Hey Utah! Society's changing, and if you don't like that you need to look at the broader picture rather than just "porn is bad".
Wait. I don't understand. I thought the whole Kitchen v. Herbert thing meant that young men could marry each other all they wanted. First the state passes a law banning young men from marrying and now they blame porn when young men don't. It's all very confusing.
There was an interesting documentary where a local group tried to shut down a video shop in Utah for renting out smut. One of the key arguments in the trial was what is the "standard" for public decency and does the shop violate it.
So for the trial they got the payperview stats from cable and sat networks on porn in Utah. The lawyer team for the shop had no clue what the numbers will be until they came through. They showed the highest consumption of pornography in the USA and one of the highest rates in the world. If memory serves me right, it was something like an hour of paid porn per household per day on average. Utah has 700K households or thereabouts - that equates to about a quarter of a billion per year in revenues.
...something like an hour of paid porn per household per day on average. Utah has 700K households or thereabouts - that equates to about a quarter of a billion per year in revenues.

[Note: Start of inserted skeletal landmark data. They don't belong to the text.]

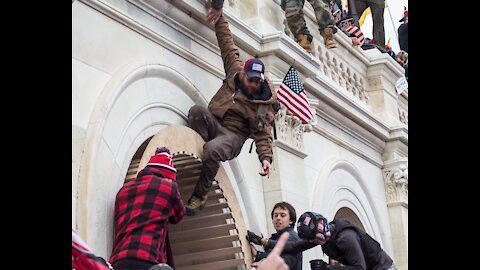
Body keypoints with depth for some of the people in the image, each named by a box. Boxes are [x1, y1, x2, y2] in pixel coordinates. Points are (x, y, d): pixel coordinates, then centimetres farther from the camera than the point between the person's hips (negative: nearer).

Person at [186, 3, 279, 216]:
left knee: (213, 150, -39)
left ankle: (200, 195, -19)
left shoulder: (265, 104, -8)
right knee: (197, 111, -33)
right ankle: (198, 157, -25)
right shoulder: (234, 71, 0)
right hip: (212, 123, 3)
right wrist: (220, 19, 9)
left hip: (232, 135, -3)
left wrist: (266, 157, -29)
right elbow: (227, 45, 9)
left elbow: (263, 135, -12)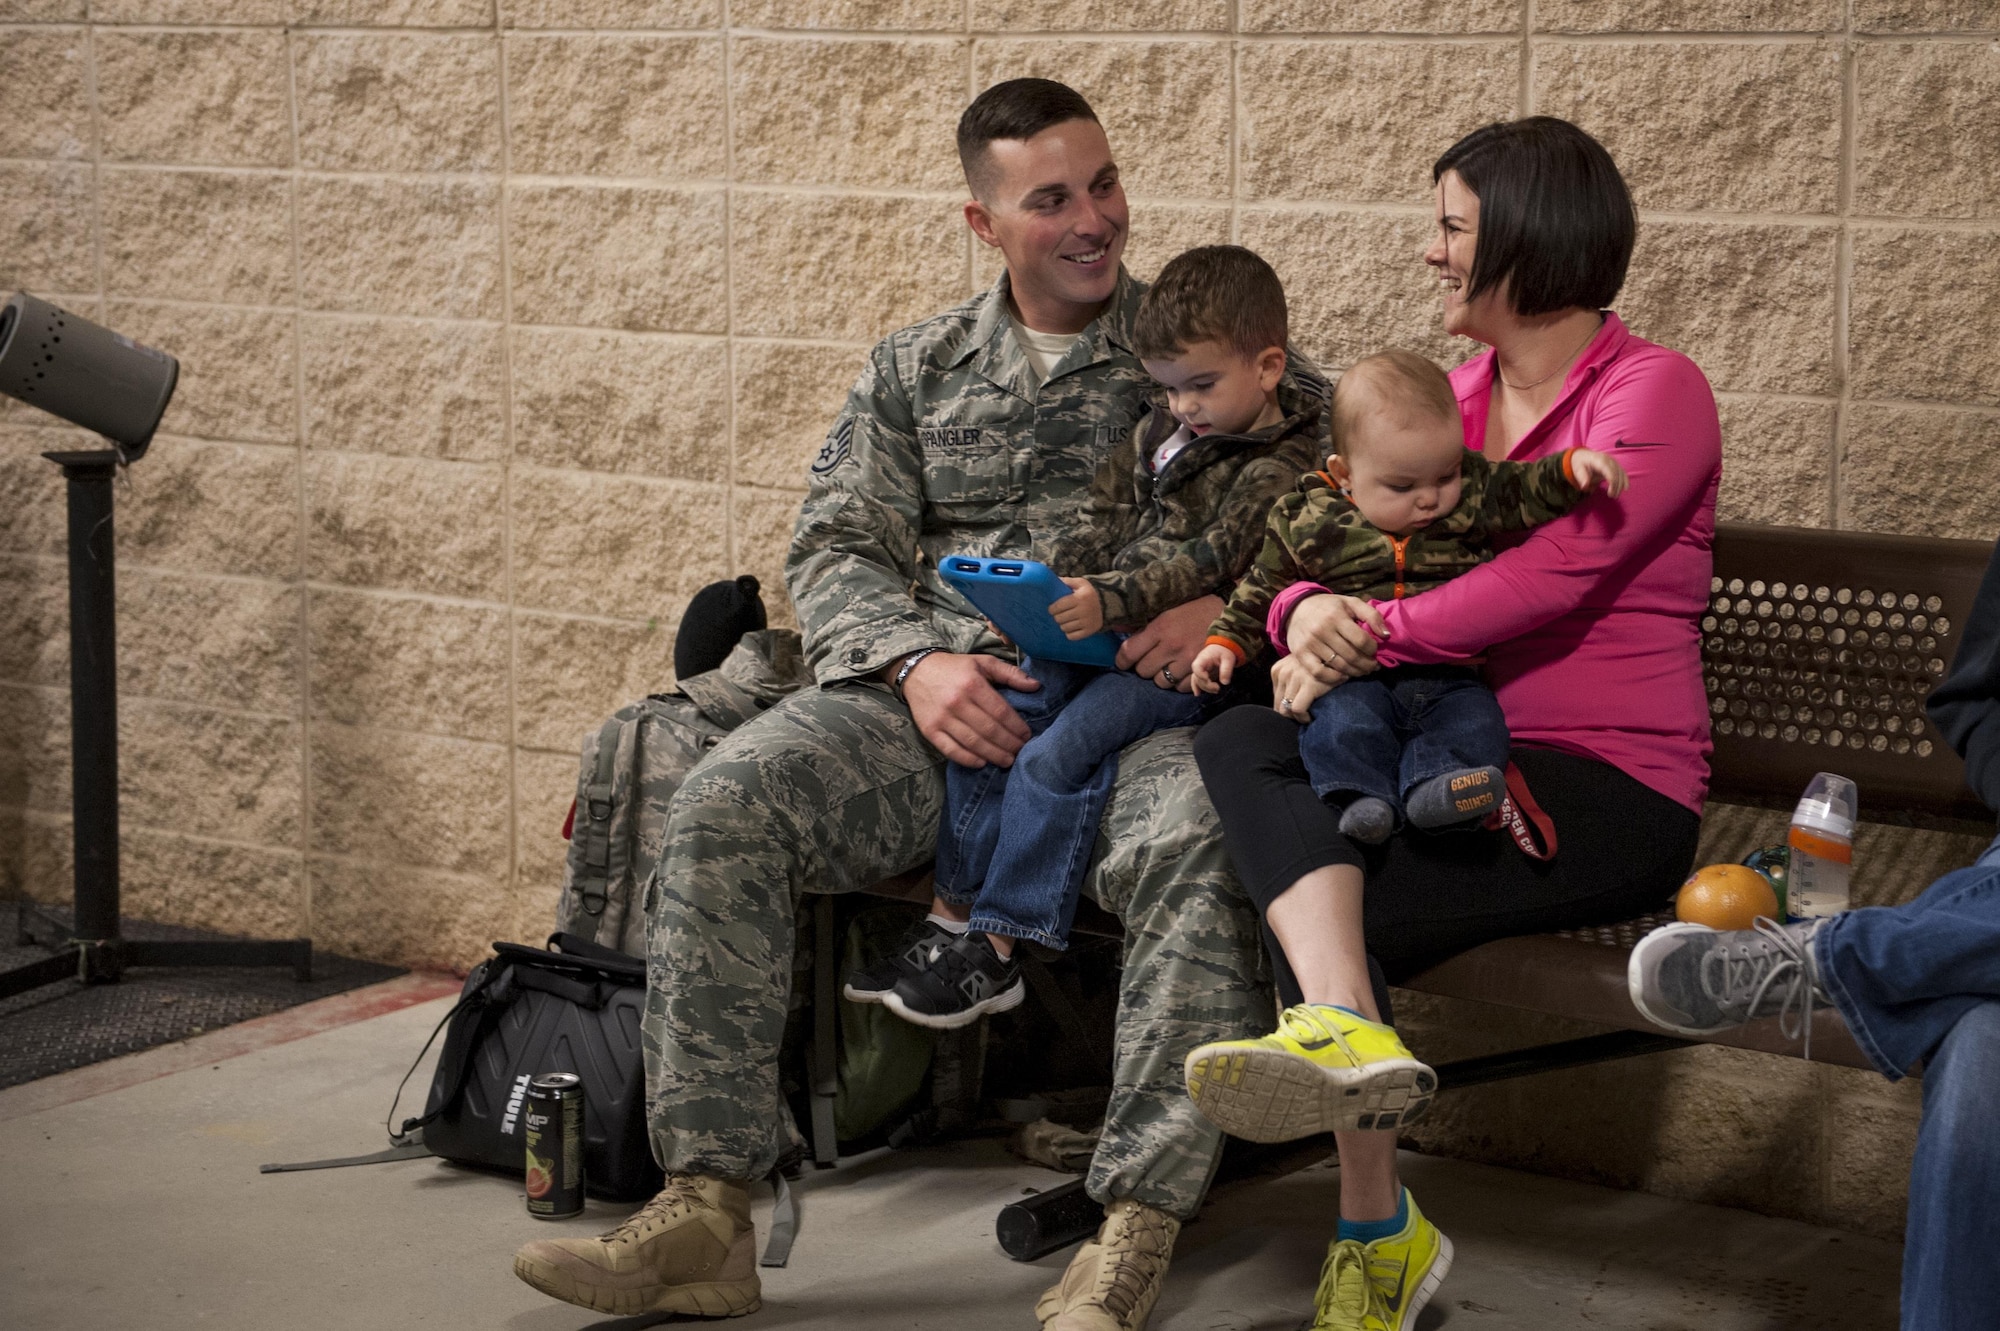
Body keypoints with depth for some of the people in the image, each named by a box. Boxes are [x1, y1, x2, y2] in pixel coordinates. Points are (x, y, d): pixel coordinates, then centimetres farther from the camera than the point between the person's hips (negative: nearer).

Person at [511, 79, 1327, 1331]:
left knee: (1198, 842, -38)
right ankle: (706, 1212, -25)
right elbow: (836, 552, 14)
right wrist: (915, 663, -8)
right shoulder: (915, 371, 20)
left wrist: (1226, 600, -14)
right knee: (726, 803, -24)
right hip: (946, 700, 3)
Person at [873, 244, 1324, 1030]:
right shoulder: (1158, 434, 16)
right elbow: (1106, 519, 20)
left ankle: (994, 952, -19)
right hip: (1101, 639, 9)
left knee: (1055, 757, -23)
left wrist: (1113, 599, -32)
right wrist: (1060, 590, 2)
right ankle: (954, 914, -3)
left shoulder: (1280, 466, -10)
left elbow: (1210, 557, -20)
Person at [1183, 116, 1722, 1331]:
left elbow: (1553, 574, -19)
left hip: (1614, 790, -6)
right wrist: (1307, 613, -14)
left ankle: (1382, 1232, -21)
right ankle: (1348, 1031, -44)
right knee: (1240, 741, -25)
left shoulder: (1656, 392, -4)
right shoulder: (1453, 392, 20)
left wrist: (1371, 636, -22)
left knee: (1333, 907, -27)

Can we get that in Reg units?
knuckle shuffles per capita-hour?
swimming pools of...erm..."discharge"?
// open for suggestions here
// seems like too good an opportunity to let it pass by
I've visited Utah. There's sweet FA to do there apart from look at scenery - which, whilst it is stunningly beautiful, doesn't help the long winter evenings fly by. And alcohol is banned in at least half the state too (or was when I was there). So, hardly surprising they turn en masse to, erm, online scenery.